Come al solito. Siamo in Italia, e poiché si spera sempre in un rinvio delle scadenze sgradite - anche per l’entrata in vigore delle norme europee sulle
nuove etichette per i prodotti alimentari (note da oltre 3 anni) - non ci siamo fatti mancare le inevitabili proteste degli operatori. Stavolta le lamentele più forti vengono in particolare dai
ristoratori, a cui tocca di indicare l’eventuale presenza di
allergeni in ogni piatto. Un adempimento un po’ pesante, in verità, ma che rappresenta un atto di assoluta civiltà e buonsenso nei confronti degli oltre 2,5 milioni di italiani che soffrono di allergie o intolleranze. E non ci riferiamo solo al disturbo di cui oggi si parla di più, la celiachia.
Non che non siano giustificate le recriminazioni, anzi. Quel che stona, ci si consenta, è il ritardo con cui arrivano, nonché il bersaglio sbagliato. Il problema, a nostro avviso, non è tanto, o non solo, l’aggravio di tempo e di costi per indicare la presenza o meno della dozzina di ingredienti che potrebbero nuocere alla salute del cliente (e arrecare danni alla gestione). Il punto vero è che si rischia di scaricare su chi somministra i pasti mancanze (o truffe) dei produttori disonesti.
Fra taroccamenti di prodotti, sofisticazioni o imbrogli sulle date di scadenza, il calendario dei sequestri operati in Italia è fra i più ricchi al mondo. È inevitabile che qualche prodotto non in regola giunga anche nelle cucine all’insaputa dei gestori. E come se non bastasse la norma sulle etichette non obbliga più a indicare la sede fisica dove è stato prodotto l’alimento. Facendo di fatto saltare il principio base di quella tracciabilità che dovrebbe essere la regina di ogni sicurezza alimentare.
Quel che manca, e che i ristoratori dovrebbero pretendere con forza, è una legge con sanzioni pesantissime (a partire dalla chiusura delle aziende) per chi compie reati in campo alimentare. Citiamo un caso semplice. È ridicolo che si sia imposto ai ristoratori di essere garanti della qualità dell’olio extravergine di oliva (che magari possono comprare dal frantoio di fiducia) attraverso bottiglie con il
tappo antirabbocco. Ma se l’olio in quelle bottiglie è contraffatto, la pena per il produttore è minima, mentre al ristoratore resterebbe il danno di immagine e magari la responsabilità di avere fatto stare male un cliente.

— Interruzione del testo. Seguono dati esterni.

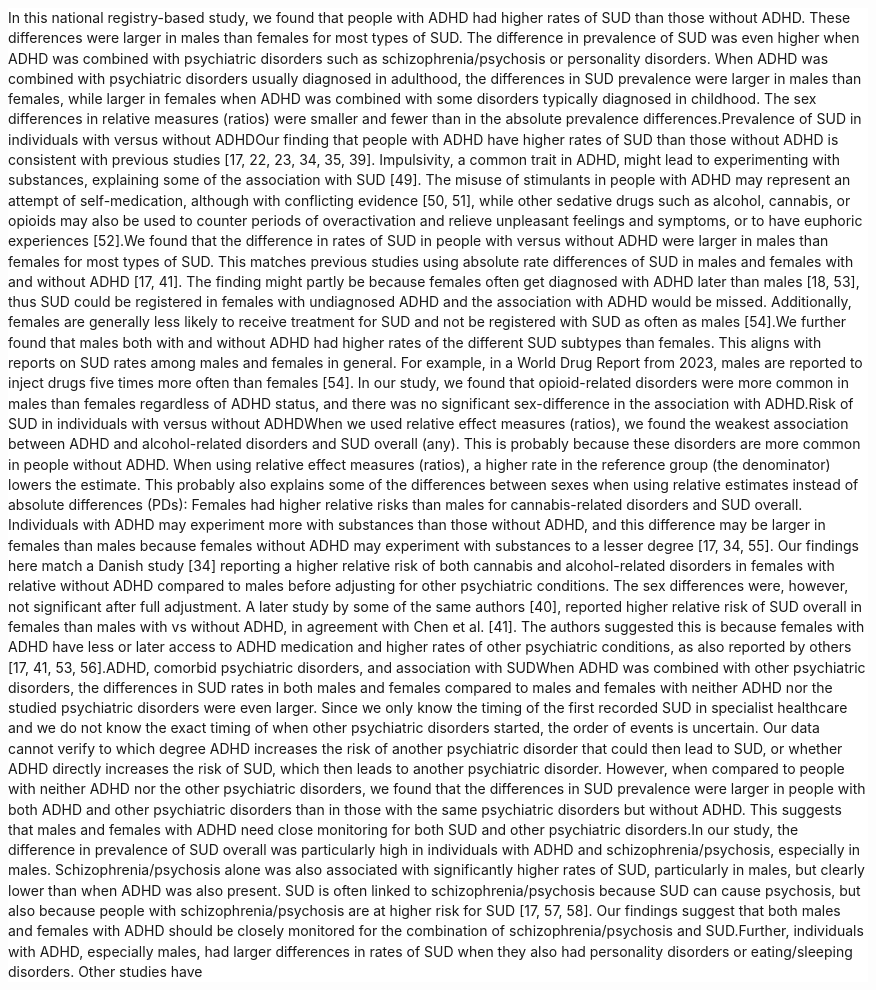 In this national registry-based study, we found that people with ADHD had higher rates of SUD than those without ADHD. These differences were larger in males than females for most types of SUD. The difference in prevalence of SUD was even higher when ADHD was combined with psychiatric disorders such as schizophrenia/psychosis or personality disorders. When ADHD was combined with psychiatric disorders usually diagnosed in adulthood, the differences in SUD prevalence were larger in males than females, while larger in females when ADHD was combined with some disorders typically diagnosed in childhood. The sex differences in relative measures (ratios) were smaller and fewer than in the absolute prevalence differences.Prevalence of SUD in individuals with versus without ADHDOur finding that people with ADHD have higher rates of SUD than those without ADHD is consistent with previous studies [17, 22, 23, 34, 35, 39]. Impulsivity, a common trait in ADHD, might lead to experimenting with substances, explaining some of the association with SUD [49]. The misuse of stimulants in people with ADHD may represent an attempt of self-medication, although with conflicting evidence [50, 51], while other sedative drugs such as alcohol, cannabis, or opioids may also be used to counter periods of overactivation and relieve unpleasant feelings and symptoms, or to have euphoric experiences [52].We found that the difference in rates of SUD in people with versus without ADHD were larger in males than females for most types of SUD. This matches previous studies using absolute rate differences of SUD in males and females with and without ADHD [17, 41]. The finding might partly be because females often get diagnosed with ADHD later than males [18, 53], thus SUD could be registered in females with undiagnosed ADHD and the association with ADHD would be missed. Additionally, females are generally less likely to receive treatment for SUD and not be registered with SUD as often as males [54].We further found that males both with and without ADHD had higher rates of the different SUD subtypes than females. This aligns with reports on SUD rates among males and females in general. For example, in a World Drug Report from 2023, males are reported to inject drugs five times more often than females [54]. In our study, we found that opioid-related disorders were more common in males than females regardless of ADHD status, and there was no significant sex-difference in the association with ADHD.Risk of SUD in individuals with versus without ADHDWhen we used relative effect measures (ratios), we found the weakest association between ADHD and alcohol-related disorders and SUD overall (any). This is probably because these disorders are more common in people without ADHD. When using relative effect measures (ratios), a higher rate in the reference group (the denominator) lowers the estimate. This probably also explains some of the differences between sexes when using relative estimates instead of absolute differences (PDs): Females had higher relative risks than males for cannabis-related disorders and SUD overall. Individuals with ADHD may experiment more with substances than those without ADHD, and this difference may be larger in females than males because females without ADHD may experiment with substances to a lesser degree [17, 34, 55]. Our findings here match a Danish study [34] reporting a higher relative risk of both cannabis and alcohol-related disorders in females with relative without ADHD compared to males before adjusting for other psychiatric conditions. The sex differences were, however, not significant after full adjustment. A later study by some of the same authors [40], reported higher relative risk of SUD overall in females than males with vs without ADHD, in agreement with Chen et al. [41]. The authors suggested this is because females with ADHD have less or later access to ADHD medication and higher rates of other psychiatric conditions, as also reported by others [17, 41, 53, 56].ADHD, comorbid psychiatric disorders, and association with SUDWhen ADHD was combined with other psychiatric disorders, the differences in SUD rates in both males and females compared to males and females with neither ADHD nor the studied psychiatric disorders were even larger. Since we only know the timing of the first recorded SUD in specialist healthcare and we do not know the exact timing of when other psychiatric disorders started, the order of events is uncertain. Our data cannot verify to which degree ADHD increases the risk of another psychiatric disorder that could then lead to SUD, or whether ADHD directly increases the risk of SUD, which then leads to another psychiatric disorder. However, when compared to people with neither ADHD nor the other psychiatric disorders, we found that the differences in SUD prevalence were larger in people with both ADHD and other psychiatric disorders than in those with the same psychiatric disorders but without ADHD. This suggests that males and females with ADHD need close monitoring for both SUD and other psychiatric disorders.In our study, the difference in prevalence of SUD overall was particularly high in individuals with ADHD and schizophrenia/psychosis, especially in males. Schizophrenia/psychosis alone was also associated with significantly higher rates of SUD, particularly in males, but clearly lower than when ADHD was also present. SUD is often linked to schizophrenia/psychosis because SUD can cause psychosis, but also because people with schizophrenia/psychosis are at higher risk for SUD [17, 57, 58]. Our findings suggest that both males and females with ADHD should be closely monitored for the combination of schizophrenia/psychosis and SUD.Further, individuals with ADHD, especially males, had larger differences in rates of SUD when they also had personality disorders or eating/sleeping disorders. Other studies have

Quel che manca è una logica, se non forse quella di volere sempre scaricare sugli
operatori dell’Horeca finti controlli o responsabilità finali. Quasi che non fosse loro interesse primario tutelare la salute dei clienti. Un po’ come quando si dà sempre la responsabilità a barman o baristi se i giovani si ubriacano nei fine settimana... Per il momento, anche in attesa delle solite circolari interpretative del Ministero (possibile che le leggi non siano mai chiare?) teniamoci menu sempre più lunghi e con elenchi che indicano la presenza di soia, lattosio, cereali contenenti glutine, uova, noci, arachidi, pesce, crostacei, molluschi, sedano, lupino, sesamo, senape e solfiti.